There is now societal awareness around the way that young girls are coached into self-loathing. There are body positive campaigns, companies getting a boost to their bottom line when they feature models in all sorts of beautiful hues, shapes, and sizes. This is a necessary backlash. I hope to raise my daughter to always value her function over her form.
The only problem with this is that it doesn’t address the second flawed, unspoken assumption of being a woman (the first being of course that beauty is a currency with agreed upon exchange rates) – that women – and their bodies – are designed to have babies, to carry them, birth them, to raise them. There is danger here too, for where does this leave the woman desperate, but unable, to conceive, or the grown, married woman who has no desire to? In both cases, it would be easy for each to erroneously conclude that they – and their bodies – are in some way defective, in some way abnormal, in some way deserving of shame.
After I had miscarried twice, I took some solace in stories of women who had been in my shoes and gone on to have children, either biologically or through adoption. These wish-fulfillment narratives weren’t easy to find, but they existed. They helped me see that maybe, someday I would find a way to make peace with my body in the future.

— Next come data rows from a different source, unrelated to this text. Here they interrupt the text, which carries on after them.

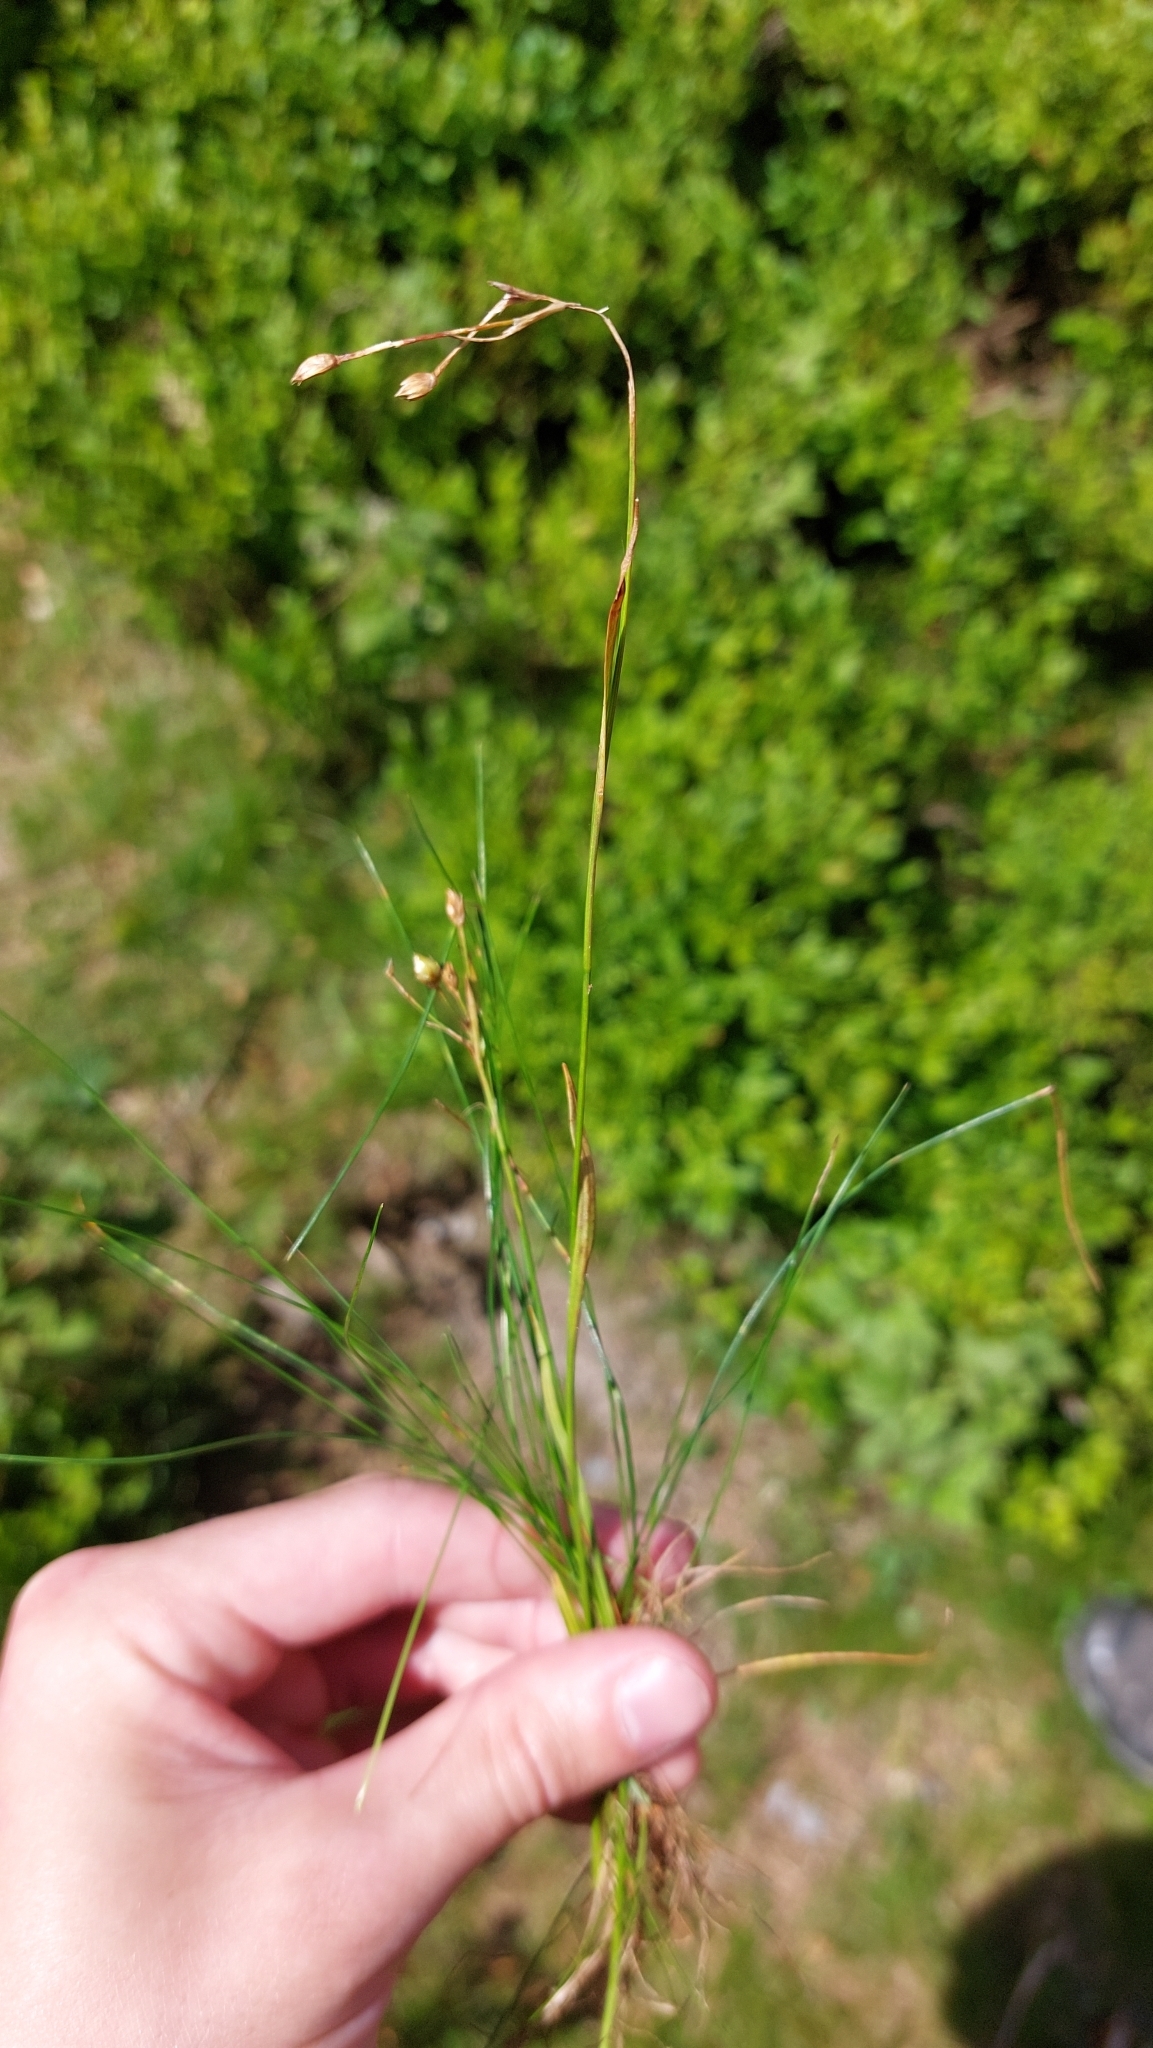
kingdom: Plantae
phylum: Tracheophyta
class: Liliopsida
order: Poales
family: Juncaceae
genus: Luzula
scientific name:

But secretly, I craved finding a different kind of story. The story of women who wanted, who tried, but who for whatever reason couldn’t make it happen. I wanted to know that these women existed and had found ways to make themselves whole again. I wanted to know that even if my body never managed to figure out how to carry a child, I would find a way to carry on, to be okay. I wanted to know that a body flawed in function was still a body worthy of love, from myself and from others.
I never found these stories, but I don’t believe it is because these women don’t exist. I think it’s because collectively, we haven’t yet responded to this second assumption of womanhood the same way we’ve recently begun to criticize the assumption that a woman must look a certain way to be beautiful. We all need to articulate that our bodies, flawed at times in function, are still good bodies. That mother can be a verb as much as a noun. We need to share our stories of struggle, of loss without lowering our voices. We need to embrace one another when language fails and just hold on.